In other words, Aquinas would probably say that a lawful uprising in accord with the common good simply is not sedition, in the same way that taking food from another when one’s life is in danger is not stealing (II-II, 66.7). Since neither are opposed to the common good, neither are sins.

So this brings us to Egypt. There is some fear among US onlookers that the uprising is the work of the Muslim Brotherhood, which could potentially be contrary to the common good (especially the small group of Egyptian Coptics). But Egypt’s Islamist opposition has vowed to “respect the will of the Egyptian people” if Mubarak is disposed. Moreover, the uprising is more eclectic than merely the Muslim Brotherhood, as the Guardian notes:

“There is widespread exaggeration about the role of the Brotherhood in Egyptian society, and I think these demonstrations have exposed that,” said Khalil al-Anani, an expert on Egypt’s political Islamists at Durham University. “At first the movement showed little interest in the protests and announced they weren’t going to participate; later they were overtaken by events and forced to get involved or risk losing all credibility.” . . .

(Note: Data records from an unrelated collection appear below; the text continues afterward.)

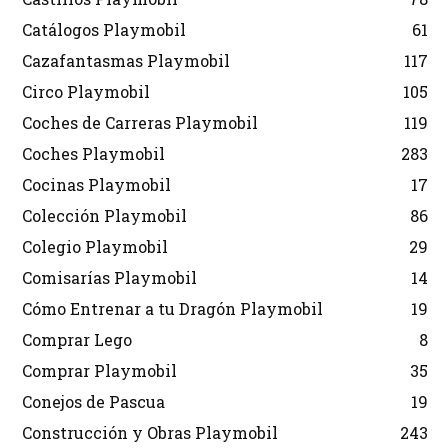
Catálogos Playmobil
61
Cazafantasmas Playmobil
117
Circo Playmobil
105
Coches de Carreras Playmobil
119
Coches Playmobil
283
Cocinas Playmobil
17
Colección Playmobil
86
Colegio Playmobil
29
Comisarías Playmobil
14
Cómo Entrenar a tu Dragón Playmobil
19
Comprar Lego
8
Comprar Playmobil
35
Conejos de Pascua
19
Construcción y Obras Playmobil
243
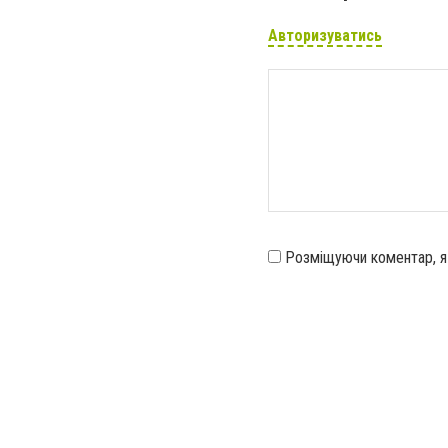
Авторизуватись
Розміщуючи коментар, 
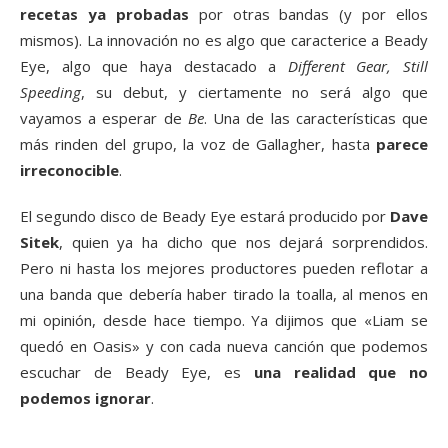
recetas ya probadas
por otras bandas (y por ellos
mismos). La innovación no es algo que caracterice a Beady
Eye, algo que haya destacado a
Different Gear, Still
Speeding
, su debut, y ciertamente no será algo que
vayamos a esperar de
Be
. Una de las características que
más rinden del grupo, la voz de Gallagher, hasta
parece
irreconocible
.
El segundo disco de Beady Eye estará producido por
Dave
Sitek
, quien ya ha dicho que nos dejará sorprendidos.
Pero ni hasta los mejores productores pueden reflotar a
una banda que debería haber tirado la toalla, al menos en
mi opinión, desde hace tiempo. Ya dijimos que «Liam se
quedó en Oasis» y con cada nueva canción que podemos
escuchar de Beady Eye, es
una realidad que no
podemos ignorar
.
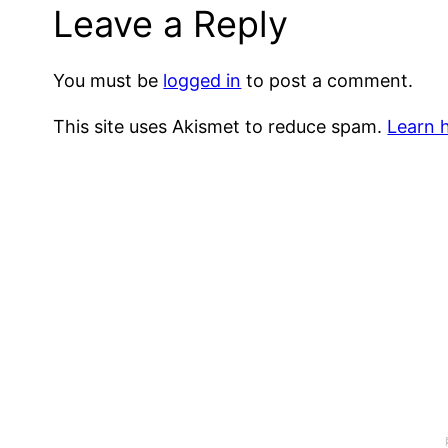
Leave a Reply
You must be
logged in
to post a comment.
This site uses Akismet to reduce spam.
Learn 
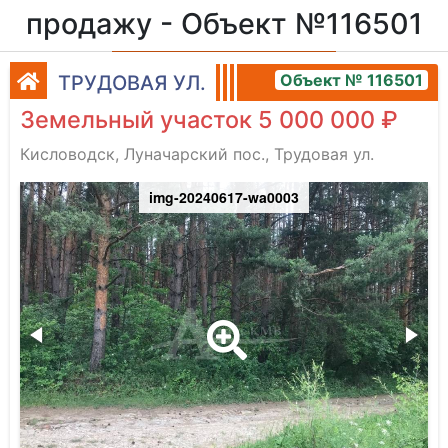
продажу - Объект №116501
Объект № 116501
ТРУДОВАЯ УЛ.
Земельный участок 5 000 000 ₽
Кисловодск, Луначарский пос., Трудовая ул.
img-20240617-wa0003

. . . Even on Friday, when the Brotherhood finally threw its weight behind efforts to bring down the government – a stance its leadership initially held back from – Islamist slogans were noticeable by their absence, and the formal contribution of the movement remained limited.

The Egyptian revolution, therefore, does not seem to fit the criteria for sedition. Rather, it seems the whole nation, and especially the youth, are rising collectively to challenge the injustices of a tyrant. Still, the unrest in the country definitely endangers the common good, and needs to be settled as quickly as possible.

Paul VI wrote in Populorum Progressio in 1967, keeping largely with the Thomistic tradition, “We know . . . that a revolutionary uprising–save where there is a manifest, long-standing tyranny which would do great damage to fundamental personal rights and dangerous harm to the common good of the country–produces new injustices, throws more elements out of balance and brings on new disasters. A real evil should not be fought against as the cost of greater misery.”

Although the mood is celebratory, the violence can escalate rapidly. Nik Kristof blogs from Cairo

The people I talked to mostly insisted that the army would never open fire on civilians. I hope they’re right. To me, the scene here is eerily like that of Tiananmen Square in the first week or so after martial law was declared on May 20, 1989, when soldiers and citizens cooperated closely. But then the Chinese government issued live ammunition and ordered troops to open fire, and on the night of June 3 to 4, they did – and the result was a massacre.

In the past, the army famously refused President Sadat’s order to crack down on bread riots, and maybe they won’t crack down this time. But I’ve seen this kind of scenario unfolding before in Indonesia, South Korea, Mongolia, Thailand, Taiwan and China, and the truth is that sometimes troops open fire and sometimes they don’t. As far as I can see, Mubarak’s only chance to stay in power is a violent crackdown – otherwise, he has zero chance of remaining president. And he’s a stubborn old guy: he may well choose to crack heads; of course, whether the army would follow orders to do so is very uncertain. The army is one of the few highly regarded institutions in Egyptian society, and massacres would end that forever.

One troubling sign is that the government isn’t showing signs of backing down. It used fighter planes to buzz Tahrir, in what surely seems an effort to intimidate protesters. It moved the curfew even earlier today, to 3 pm. It has sent the police back into some areas. The Internet remains shut off. And the state media continue to be full of lies. None of that sounds like a government preparing to bow to the power of the people.

It seems clear that Mubarak needs to go, but his overthrow will only be moral so long as the scale tips in balance of the common good.